[Input data]

━━━━━━━━

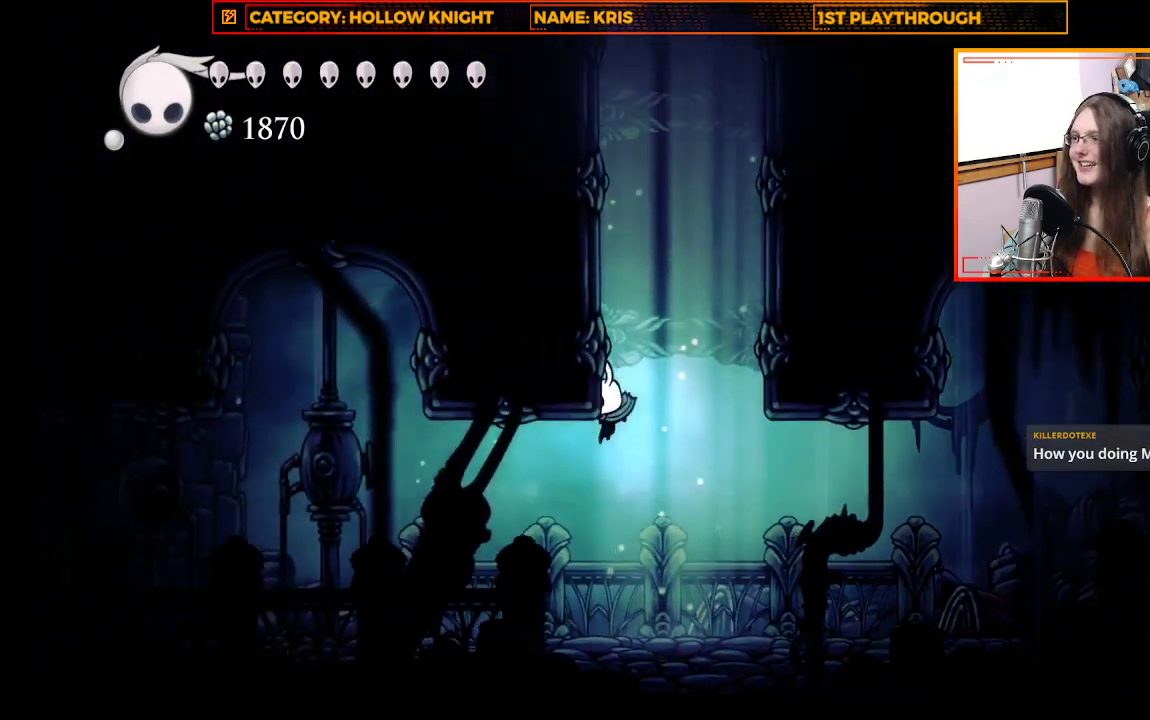
{"buttons": ["L1"], "left_stick": "center", "right_stick": "center", "events": [[233, "left_stick", "right"], [333, "left_stick", "center"], [433, "L1", "down"]]}
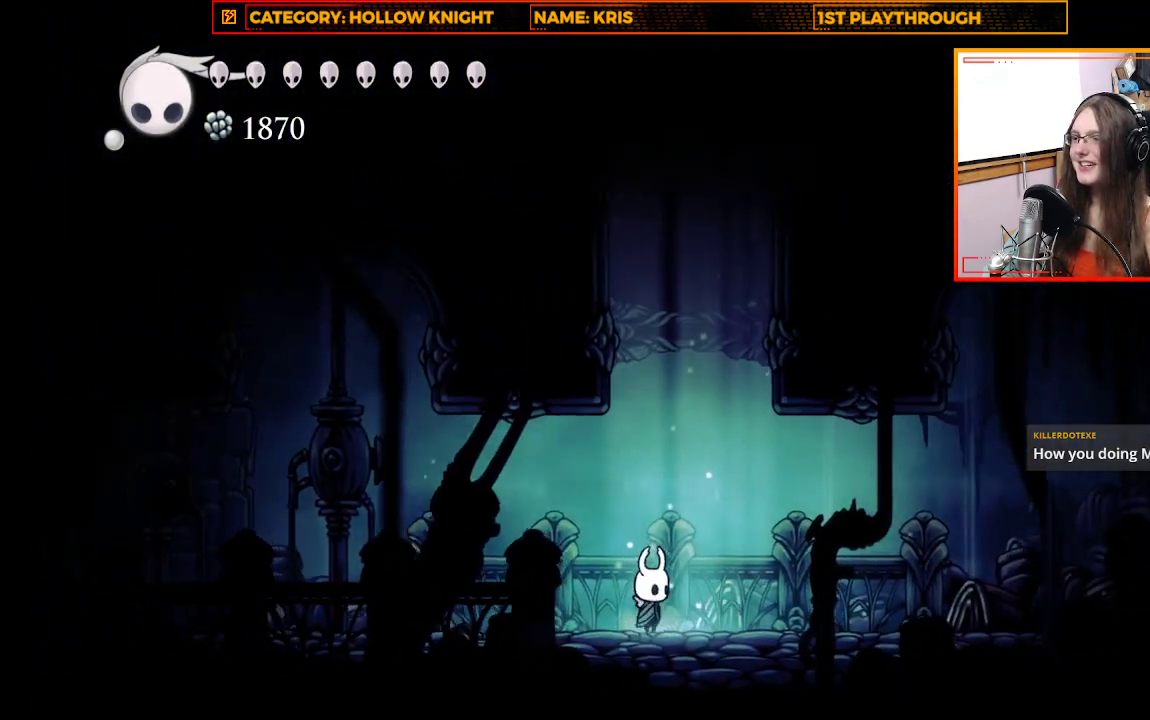
{"buttons": ["L1"], "left_stick": "center", "right_stick": "center", "events": []}
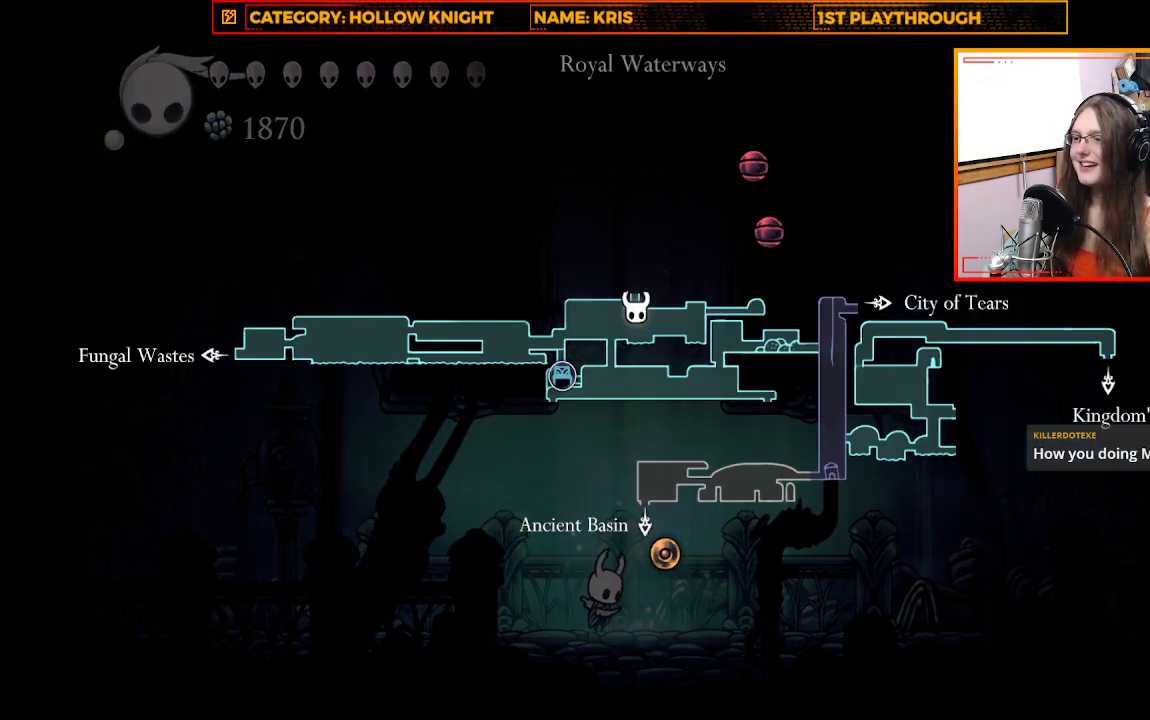
{"buttons": ["L1"], "left_stick": "center", "right_stick": "center", "events": []}
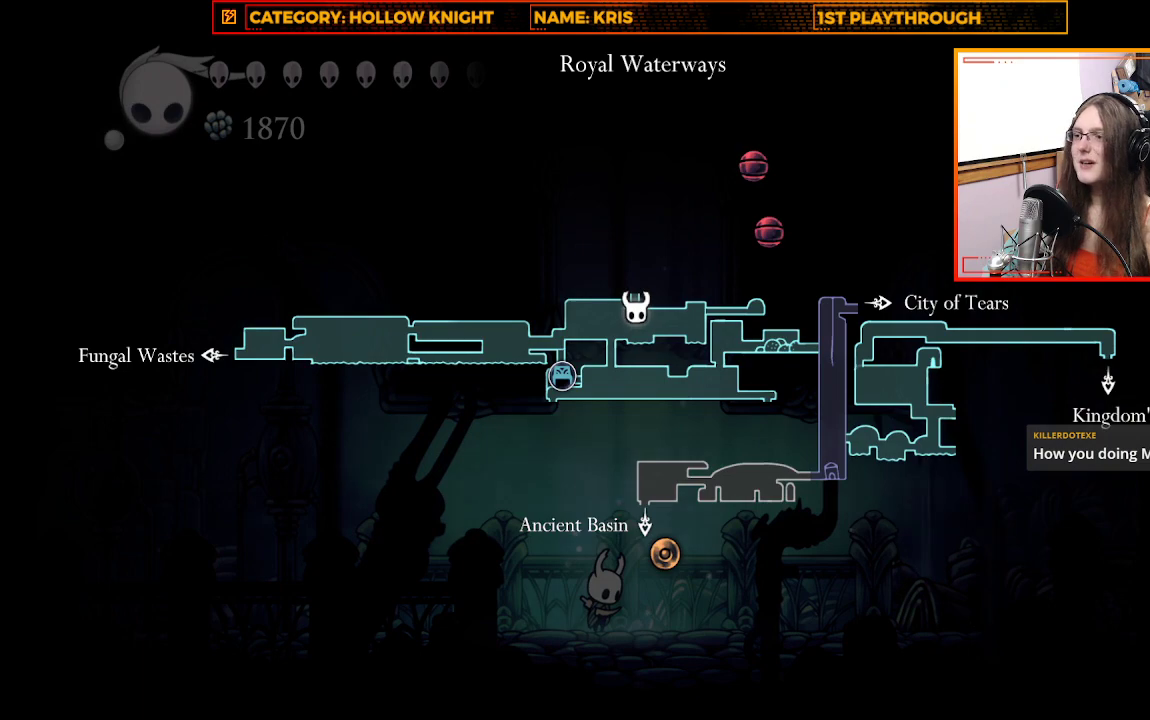
{"buttons": [], "left_stick": "center", "right_stick": "center", "events": [[67, "L1", "up"]]}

━━━━━━━━

[Task]
Repeat the listing word for word, but without its pictures.

[Your solution]
{"buttons": ["L1"], "left_stick": "center", "right_stick": "center", "events": [[233, "left_stick", "right"], [333, "left_stick", "center"], [433, "L1", "down"]]}
{"buttons": ["L1"], "left_stick": "center", "right_stick": "center", "events": []}
{"buttons": ["L1"], "left_stick": "center", "right_stick": "center", "events": []}
{"buttons": [], "left_stick": "center", "right_stick": "center", "events": [[67, "L1", "up"]]}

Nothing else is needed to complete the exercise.